After finishing this tutorial, you’ll know:
- How DistilBart’s encoder-decoder structure processes textual content internally
- Strategies for controlling abstract fashion and content material
- Methods for evaluating and enhancing abstract high quality
Let’s get began!

Understanding the DistilBart Mannequin and ROUGE Metric
Photograph by Svetlana Gumerova. Some rights reserved.
Overview
This put up is in two components; they’re:
- Understanding the Encoder-Decoder Structure
- Evaluating the Results of Summarization utilizing ROUGE
Understanding the Encoder-Decoder Structure
DistilBart is a “distilled” model of the BART mannequin, a robust sequence-to-sequence mannequin for pure language era, translation, and comprehension. The BART mannequin makes use of a full transformer structure with an encoder and decoder.
You’ll find the structure of transformer fashions within the paper Attention is all you need. At a excessive stage, the illustration is as follows:

Transformer structure
The important thing attribute of the transformer structure is that it’s cut up into an encoder and a decoder. The encoder takes the enter sequence and outputs a sequence of hidden states. The decoder takes the hidden states and outputs the ultimate sequence. It is extremely efficient for sequence-to-sequence duties like summarization, by which the enter must be absolutely consumed to extract the important thing data earlier than the abstract could be generated.

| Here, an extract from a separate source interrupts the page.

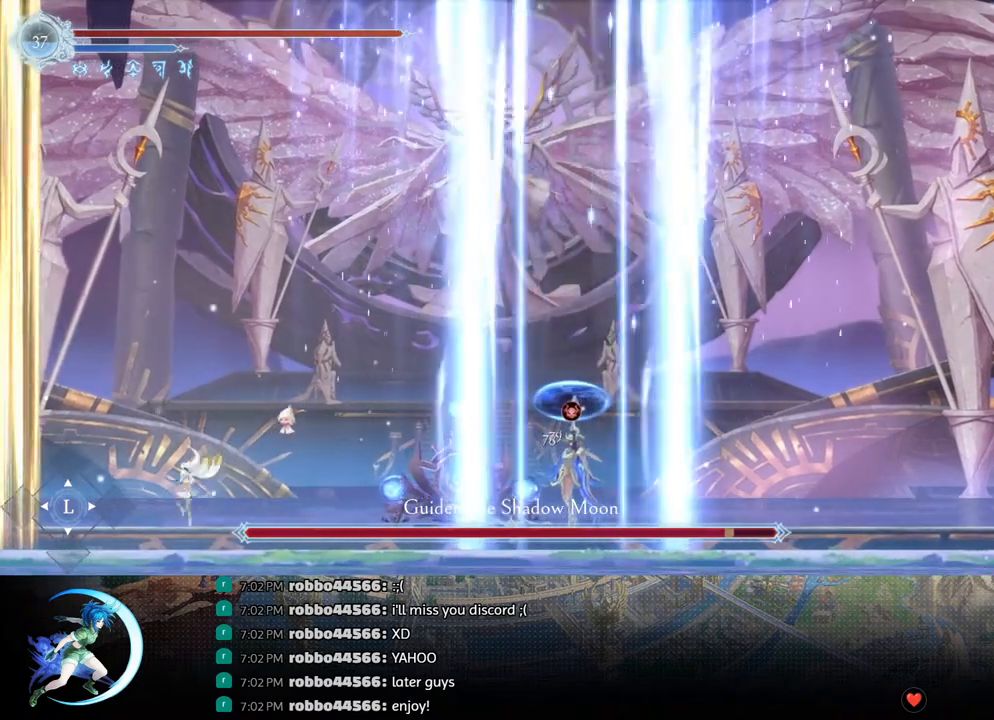
{"buttons": ["DPAD_LEFT"], "left_stick": "center", "right_stick": "center", "events": []}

As defined within the previous post, you should use the pretrained DistilBart mannequin to construct a summarizer with only a few traces of code. In actual fact, you’ll be able to see among the design parameters in DistilBart’s structure by trying on the mannequin config:
1 2 3 4 5 6 7 8 9 10 11 12 13 14 15 16 17 18 19 20 21 22 23 |
rom transformers import AutoConfig, AutoModelForSeq2SeqLM
def explore_model_architecture(): “”“Study DistilBart’s configuration and structure.”“” model_name = “sshleifer/distilbart-cnn-12-6”
# Load mannequin configuration config = AutoConfig.from_pretrained(model_name) print(“Mannequin Structure:”) print(f“- Encoder layers: {config.encoder_layers}”) print(f“- Decoder layers: {config.decoder_layers}”) print(f“- Hidden measurement: {config.hidden_size}”) print(f“- Consideration heads: {config.encoder_attention_heads}”)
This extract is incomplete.